Records:
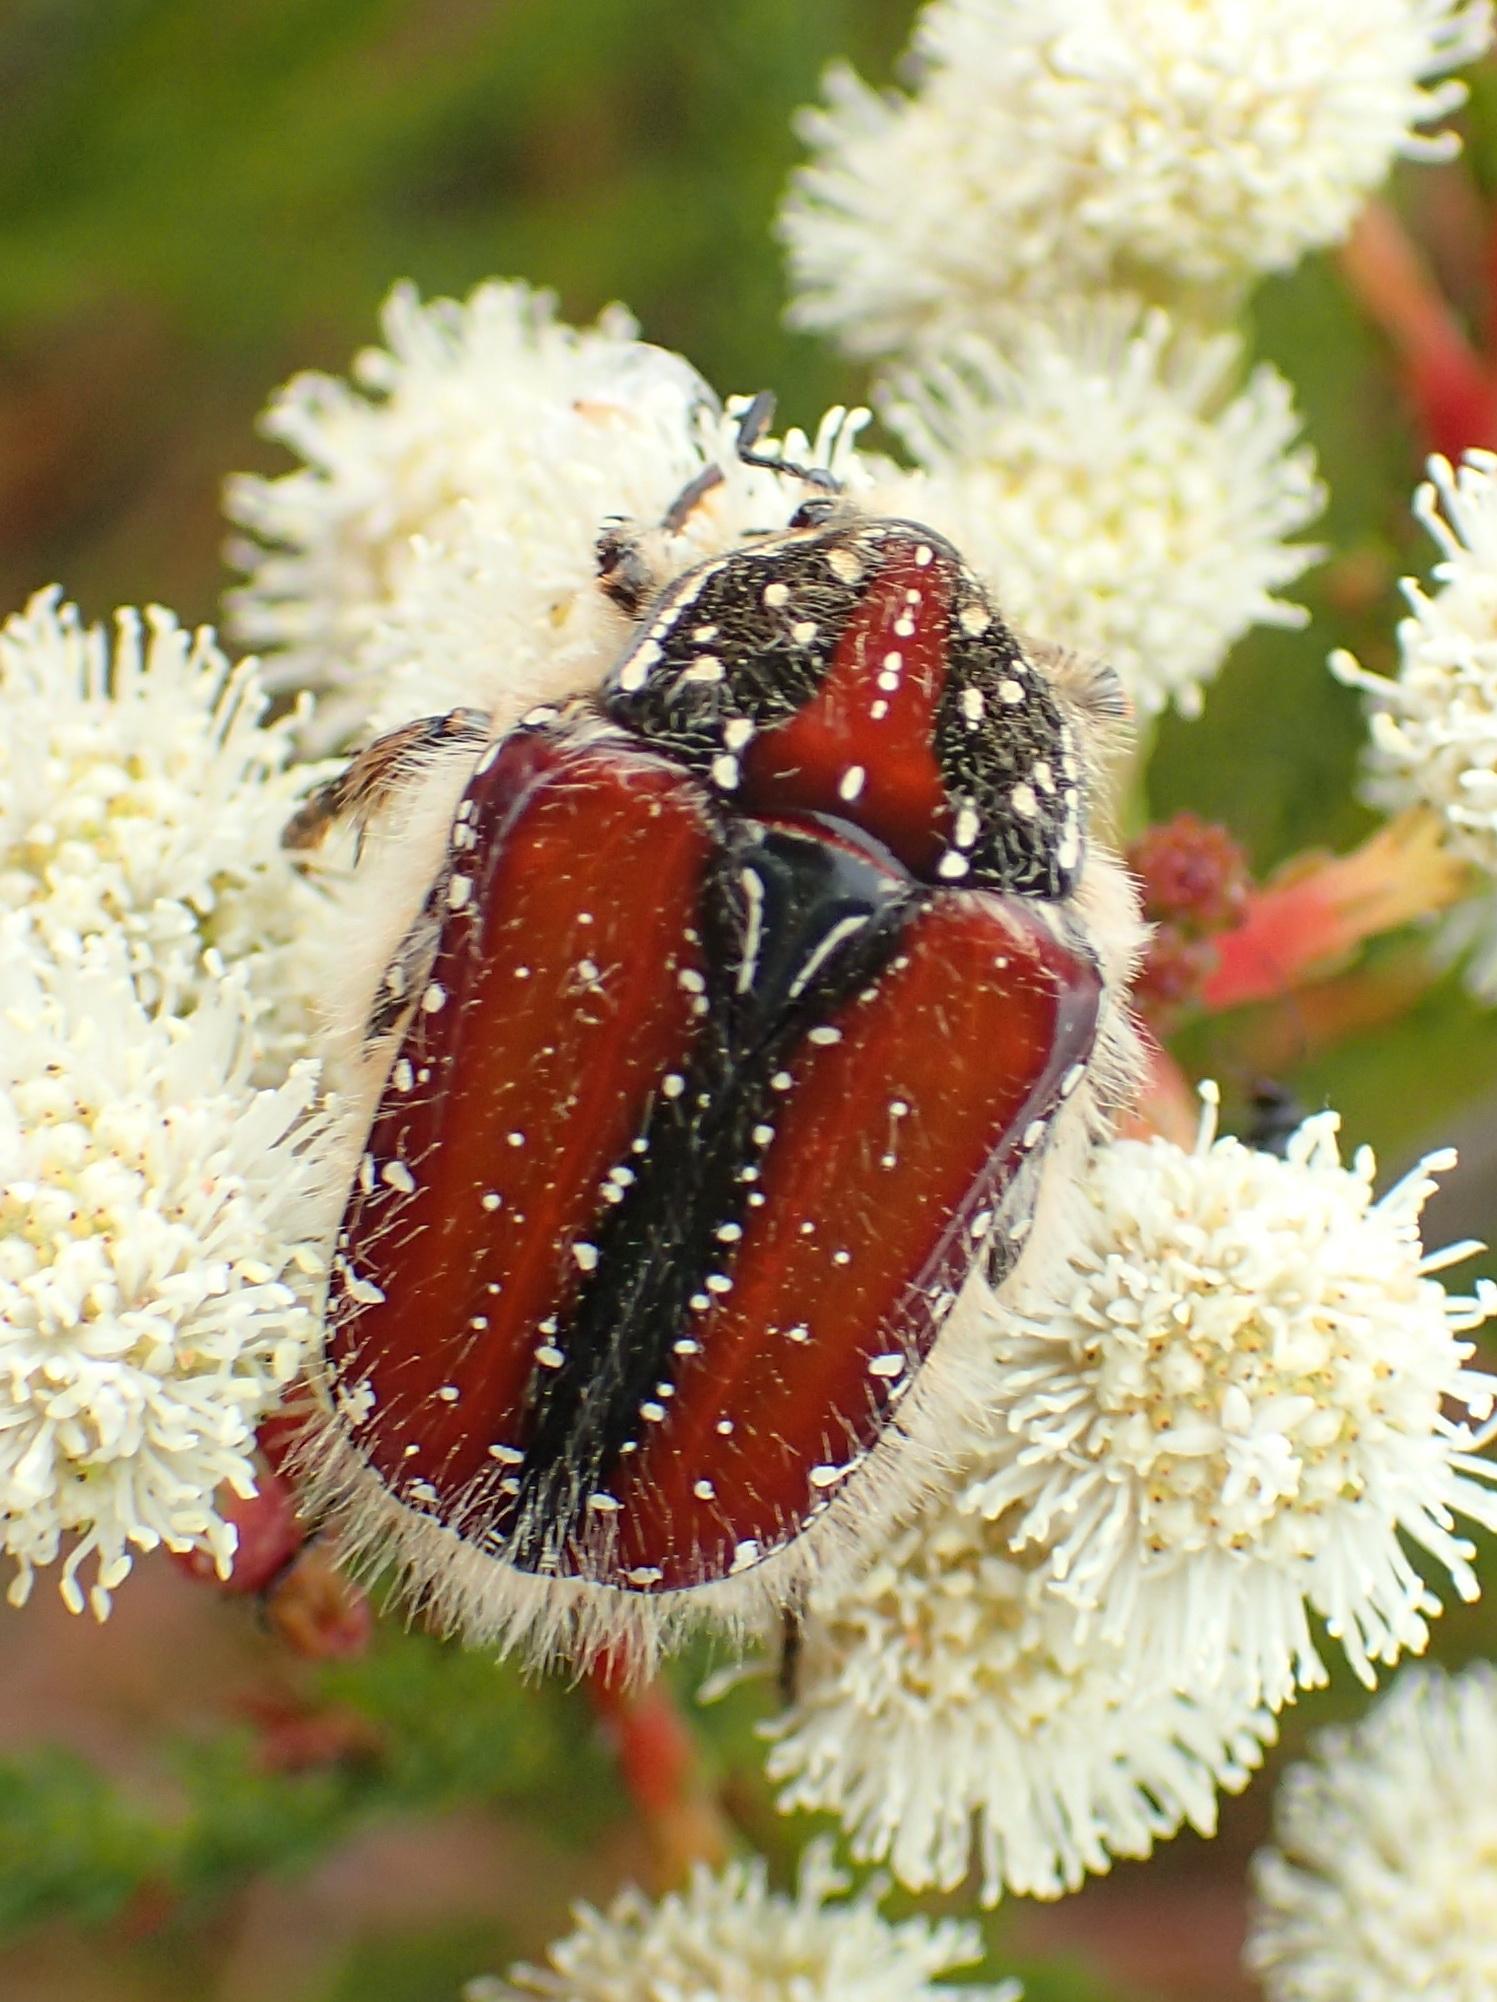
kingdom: Animalia
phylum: Arthropoda
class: Insecta
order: Coleoptera
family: Scarabaeidae
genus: Trichostetha
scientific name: Trichostetha capensis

▶ [THE EXERCISE]: Format every line of the items above as a Markdown table with the columns "No." and "Line", numbering the rows in order and omitting blank lines. Leave the pictures out of the table.

▶ [RESULT OF THE TASK]:
| No. | Line |
|---|---|
| 1 | kingdom: Animalia |
| 2 | phylum: Arthropoda |
| 3 | class: Insecta |
| 4 | order: Coleoptera |
| 5 | family: Scarabaeidae |
| 6 | genus: Trichostetha |
| 7 | scientific name: Trichostetha capensis |